Instructions to follow:
Reproduce exactly, and only, the lines below from the one containing "Maximum utilization, CABO VERDE: 3.4 -> 4.3" through the one containing "Eficiencia, 2: 2 -> 4".

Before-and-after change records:
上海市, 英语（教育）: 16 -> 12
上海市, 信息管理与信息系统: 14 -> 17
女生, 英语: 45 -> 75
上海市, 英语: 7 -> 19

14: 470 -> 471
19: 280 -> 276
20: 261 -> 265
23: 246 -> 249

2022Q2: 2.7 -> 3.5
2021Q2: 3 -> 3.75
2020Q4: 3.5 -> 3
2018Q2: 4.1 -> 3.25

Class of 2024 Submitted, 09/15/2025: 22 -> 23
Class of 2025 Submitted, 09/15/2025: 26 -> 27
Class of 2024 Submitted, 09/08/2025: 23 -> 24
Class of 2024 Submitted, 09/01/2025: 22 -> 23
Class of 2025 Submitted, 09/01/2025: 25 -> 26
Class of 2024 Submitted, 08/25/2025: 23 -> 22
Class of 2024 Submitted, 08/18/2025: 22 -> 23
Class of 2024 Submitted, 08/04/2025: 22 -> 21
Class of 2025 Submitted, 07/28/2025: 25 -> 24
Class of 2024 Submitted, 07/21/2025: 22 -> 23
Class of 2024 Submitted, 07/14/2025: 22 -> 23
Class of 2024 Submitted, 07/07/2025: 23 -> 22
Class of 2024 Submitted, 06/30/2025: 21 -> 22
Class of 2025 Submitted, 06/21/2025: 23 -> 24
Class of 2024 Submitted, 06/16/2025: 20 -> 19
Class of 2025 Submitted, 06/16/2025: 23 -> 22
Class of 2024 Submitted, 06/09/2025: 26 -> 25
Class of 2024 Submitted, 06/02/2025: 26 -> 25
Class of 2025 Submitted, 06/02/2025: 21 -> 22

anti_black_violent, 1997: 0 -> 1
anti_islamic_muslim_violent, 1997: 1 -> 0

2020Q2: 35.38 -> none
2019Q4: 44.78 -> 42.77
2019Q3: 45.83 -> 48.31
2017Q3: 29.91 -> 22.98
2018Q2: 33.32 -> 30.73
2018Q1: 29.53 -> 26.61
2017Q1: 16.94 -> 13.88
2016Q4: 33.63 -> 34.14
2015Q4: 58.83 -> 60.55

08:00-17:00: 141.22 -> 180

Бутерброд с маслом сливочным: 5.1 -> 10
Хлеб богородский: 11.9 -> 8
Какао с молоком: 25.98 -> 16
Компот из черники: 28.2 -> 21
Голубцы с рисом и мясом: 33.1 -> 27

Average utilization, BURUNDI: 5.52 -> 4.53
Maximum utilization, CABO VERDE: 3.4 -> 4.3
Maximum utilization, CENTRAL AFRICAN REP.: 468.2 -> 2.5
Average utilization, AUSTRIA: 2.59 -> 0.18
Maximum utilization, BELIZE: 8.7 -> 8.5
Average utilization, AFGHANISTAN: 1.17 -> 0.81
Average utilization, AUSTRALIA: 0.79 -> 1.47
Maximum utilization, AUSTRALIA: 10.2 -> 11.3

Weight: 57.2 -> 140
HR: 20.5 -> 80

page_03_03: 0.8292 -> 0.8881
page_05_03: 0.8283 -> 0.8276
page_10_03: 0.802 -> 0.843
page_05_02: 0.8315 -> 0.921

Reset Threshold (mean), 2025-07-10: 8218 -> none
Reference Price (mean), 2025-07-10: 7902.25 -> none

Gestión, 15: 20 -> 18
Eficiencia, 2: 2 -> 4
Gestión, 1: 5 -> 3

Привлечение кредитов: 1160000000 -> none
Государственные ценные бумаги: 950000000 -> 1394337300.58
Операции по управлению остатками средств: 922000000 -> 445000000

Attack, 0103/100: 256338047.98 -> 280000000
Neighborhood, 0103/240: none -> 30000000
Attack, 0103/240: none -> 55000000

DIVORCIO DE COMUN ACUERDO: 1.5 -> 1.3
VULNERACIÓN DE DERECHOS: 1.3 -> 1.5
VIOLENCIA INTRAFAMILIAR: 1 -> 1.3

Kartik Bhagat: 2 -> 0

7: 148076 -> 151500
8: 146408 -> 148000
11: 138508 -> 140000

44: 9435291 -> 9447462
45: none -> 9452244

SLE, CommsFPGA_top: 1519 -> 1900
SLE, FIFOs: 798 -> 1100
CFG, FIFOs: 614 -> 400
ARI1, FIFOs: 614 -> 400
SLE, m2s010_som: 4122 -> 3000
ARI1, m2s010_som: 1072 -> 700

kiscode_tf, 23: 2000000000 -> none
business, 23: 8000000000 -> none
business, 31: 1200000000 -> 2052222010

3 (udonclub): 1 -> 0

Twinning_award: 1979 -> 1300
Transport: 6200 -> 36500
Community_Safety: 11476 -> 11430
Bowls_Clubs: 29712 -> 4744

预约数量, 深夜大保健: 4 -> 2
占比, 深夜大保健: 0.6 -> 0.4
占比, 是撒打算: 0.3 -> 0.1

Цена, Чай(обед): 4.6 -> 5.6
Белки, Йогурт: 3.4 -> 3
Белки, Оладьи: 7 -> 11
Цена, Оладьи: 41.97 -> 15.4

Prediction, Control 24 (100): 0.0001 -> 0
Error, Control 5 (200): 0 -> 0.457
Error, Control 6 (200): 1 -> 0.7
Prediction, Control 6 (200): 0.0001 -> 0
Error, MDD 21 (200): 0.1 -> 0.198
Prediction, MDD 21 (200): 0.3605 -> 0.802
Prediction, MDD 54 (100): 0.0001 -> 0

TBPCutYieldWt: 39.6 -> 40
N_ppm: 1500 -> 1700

Your response:
Maximum utilization, CABO VERDE: 3.4 -> 4.3
Maximum utilization, CENTRAL AFRICAN REP.: 468.2 -> 2.5
Average utilization, AUSTRIA: 2.59 -> 0.18
Maximum utilization, BELIZE: 8.7 -> 8.5
Average utilization, AFGHANISTAN: 1.17 -> 0.81
Average utilization, AUSTRALIA: 0.79 -> 1.47
Maximum utilization, AUSTRALIA: 10.2 -> 11.3

Weight: 57.2 -> 140
HR: 20.5 -> 80

page_03_03: 0.8292 -> 0.8881
page_05_03: 0.8283 -> 0.8276
page_10_03: 0.802 -> 0.843
page_05_02: 0.8315 -> 0.921

Reset Threshold (mean), 2025-07-10: 8218 -> none
Reference Price (mean), 2025-07-10: 7902.25 -> none

Gestión, 15: 20 -> 18
Eficiencia, 2: 2 -> 4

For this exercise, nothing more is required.